* Problem to solve
Look below for the line holding "Put scripts back in (improve?), owner: Fernando" and the line holding "Put scripts back in (improve?), begins: 15:30". Repeat those two and everything between, exactly.
Top of The data
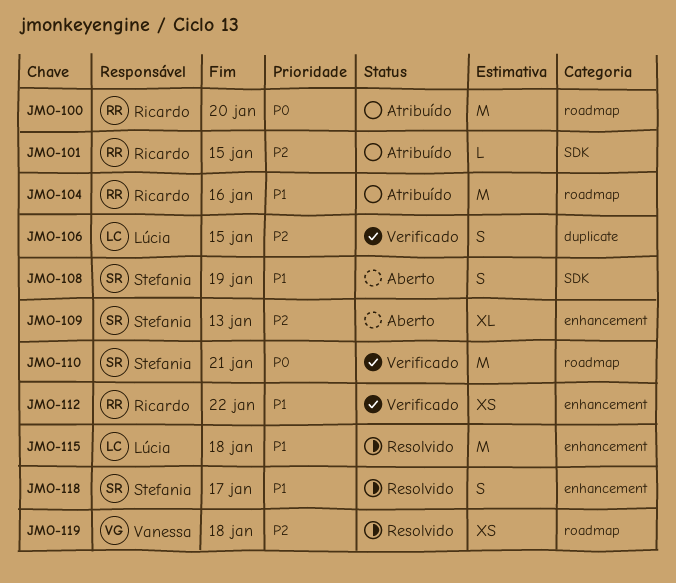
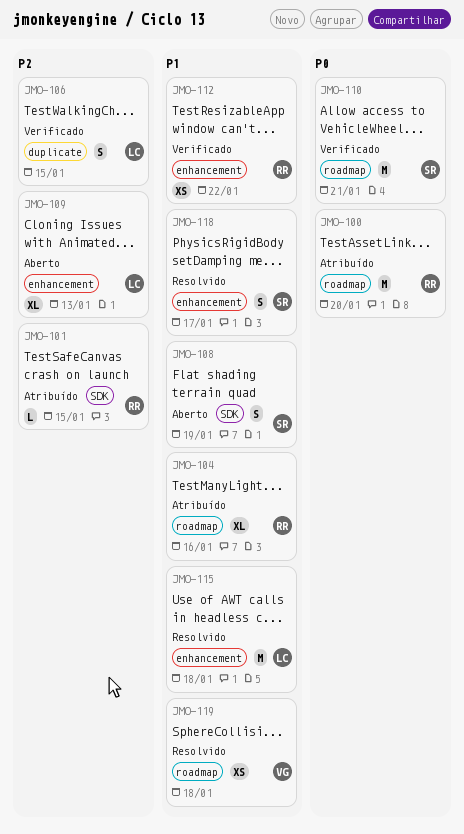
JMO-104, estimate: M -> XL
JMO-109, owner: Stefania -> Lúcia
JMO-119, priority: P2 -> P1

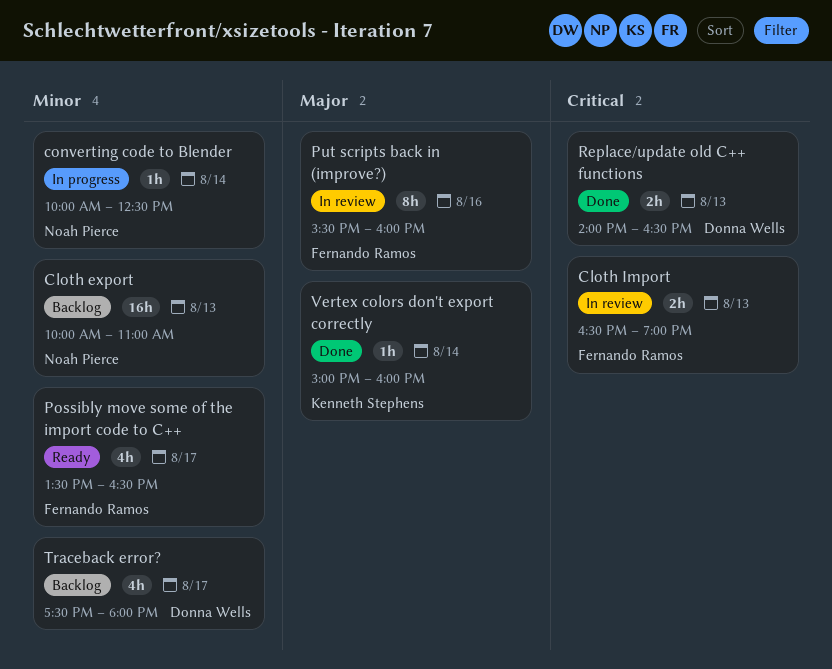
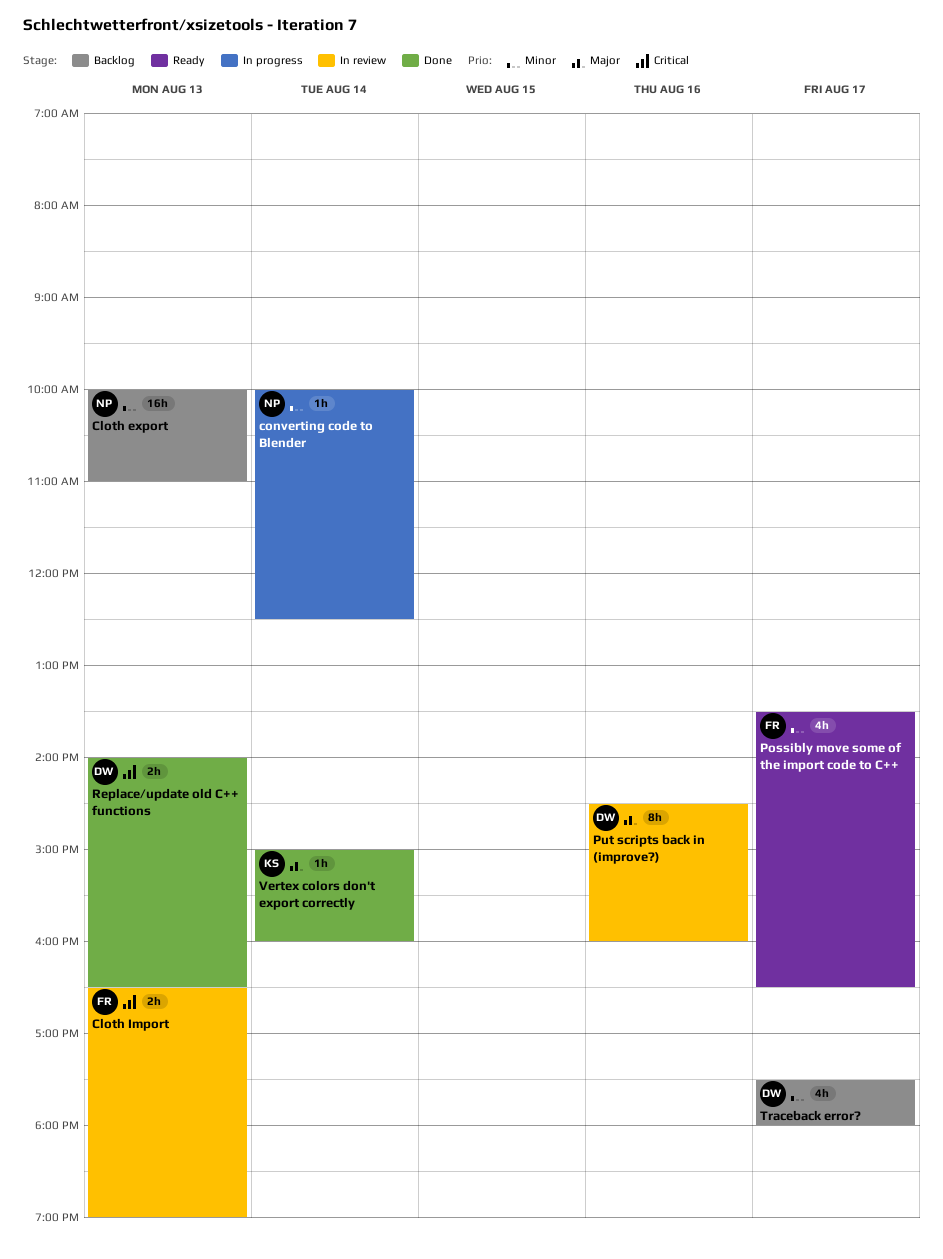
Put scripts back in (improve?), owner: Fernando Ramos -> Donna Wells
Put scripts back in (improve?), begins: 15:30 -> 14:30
Bottom of The data
Top of The data
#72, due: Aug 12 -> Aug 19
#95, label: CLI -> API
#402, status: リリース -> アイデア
Bottom of The data
* Response area
Put scripts back in (improve?), owner: Fernando Ramos -> Donna Wells
Put scripts back in (improve?), begins: 15:30 -> 14:30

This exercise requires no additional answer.